INSTRUCTIONS FOR THE TASK — Below are records with pictures. Reproduce exactly the lines from the line with "Apresentação" to the line with "quyền thuộc VnExpress", inclusive, and leave each picture out.

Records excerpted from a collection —
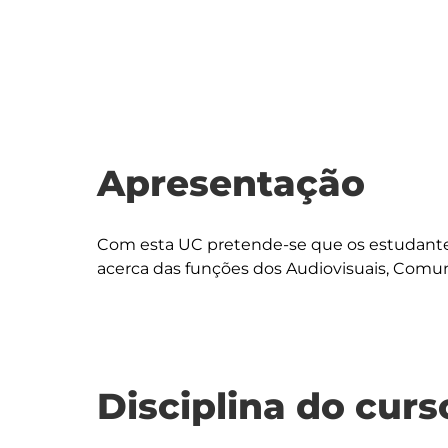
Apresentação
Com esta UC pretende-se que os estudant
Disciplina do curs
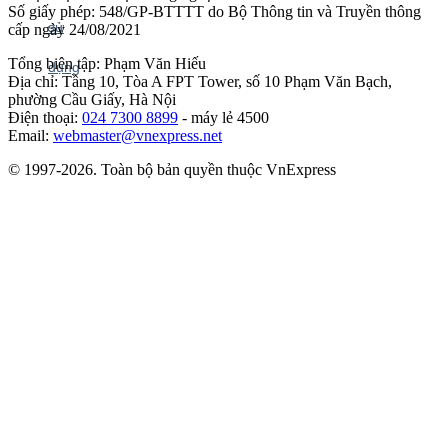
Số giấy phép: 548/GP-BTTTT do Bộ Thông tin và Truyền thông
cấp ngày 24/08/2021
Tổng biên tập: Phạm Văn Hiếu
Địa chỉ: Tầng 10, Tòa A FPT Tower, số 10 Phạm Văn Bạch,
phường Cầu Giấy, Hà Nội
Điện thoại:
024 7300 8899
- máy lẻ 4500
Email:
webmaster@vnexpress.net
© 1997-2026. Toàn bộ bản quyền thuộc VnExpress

---

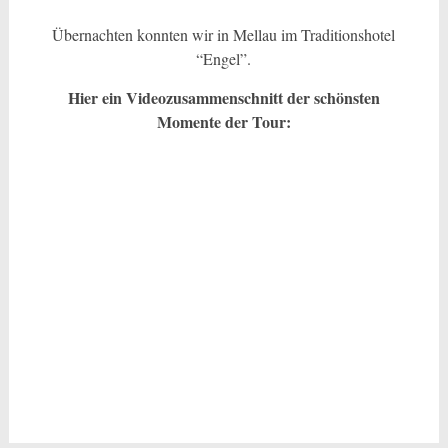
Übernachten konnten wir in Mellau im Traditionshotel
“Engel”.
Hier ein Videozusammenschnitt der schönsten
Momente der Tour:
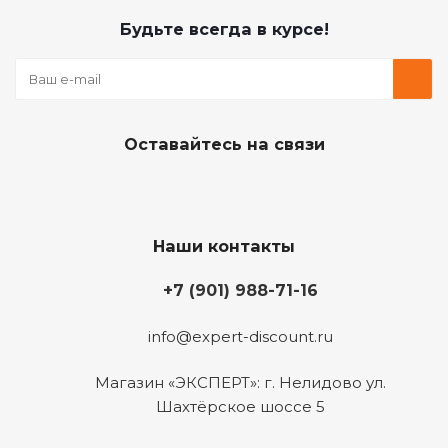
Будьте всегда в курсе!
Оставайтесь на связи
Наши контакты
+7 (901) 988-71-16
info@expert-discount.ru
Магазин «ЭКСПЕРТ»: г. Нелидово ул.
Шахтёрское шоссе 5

* * *

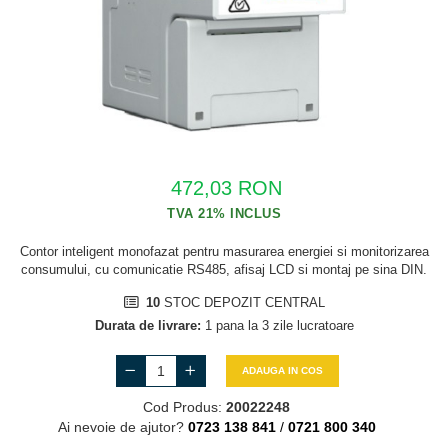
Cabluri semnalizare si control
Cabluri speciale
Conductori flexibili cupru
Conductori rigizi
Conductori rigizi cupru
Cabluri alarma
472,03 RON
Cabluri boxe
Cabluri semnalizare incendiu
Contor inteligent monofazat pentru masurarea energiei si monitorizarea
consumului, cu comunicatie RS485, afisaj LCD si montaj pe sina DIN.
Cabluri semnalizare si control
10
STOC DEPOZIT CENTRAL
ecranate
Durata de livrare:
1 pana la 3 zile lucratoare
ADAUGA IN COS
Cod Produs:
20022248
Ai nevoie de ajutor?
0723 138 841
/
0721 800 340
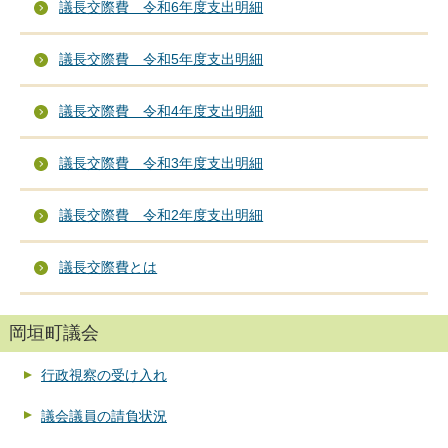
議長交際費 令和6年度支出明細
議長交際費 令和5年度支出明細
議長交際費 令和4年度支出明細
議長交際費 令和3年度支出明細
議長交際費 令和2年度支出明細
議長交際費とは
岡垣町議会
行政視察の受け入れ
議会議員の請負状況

ANSWER SECTION —
Apresentação
Com esta UC pretende-se que os estudant
Disciplina do curs
Số giấy phép: 548/GP-BTTTT do Bộ Thông tin và Truyền thông
cấp ngày 24/08/2021
Tổng biên tập: Phạm Văn Hiếu
Địa chỉ: Tầng 10, Tòa A FPT Tower, số 10 Phạm Văn Bạch,
phường Cầu Giấy, Hà Nội
Điện thoại:
024 7300 8899
- máy lẻ 4500
Email:
webmaster@vnexpress.net
© 1997-2026. Toàn bộ bản quyền thuộc VnExpress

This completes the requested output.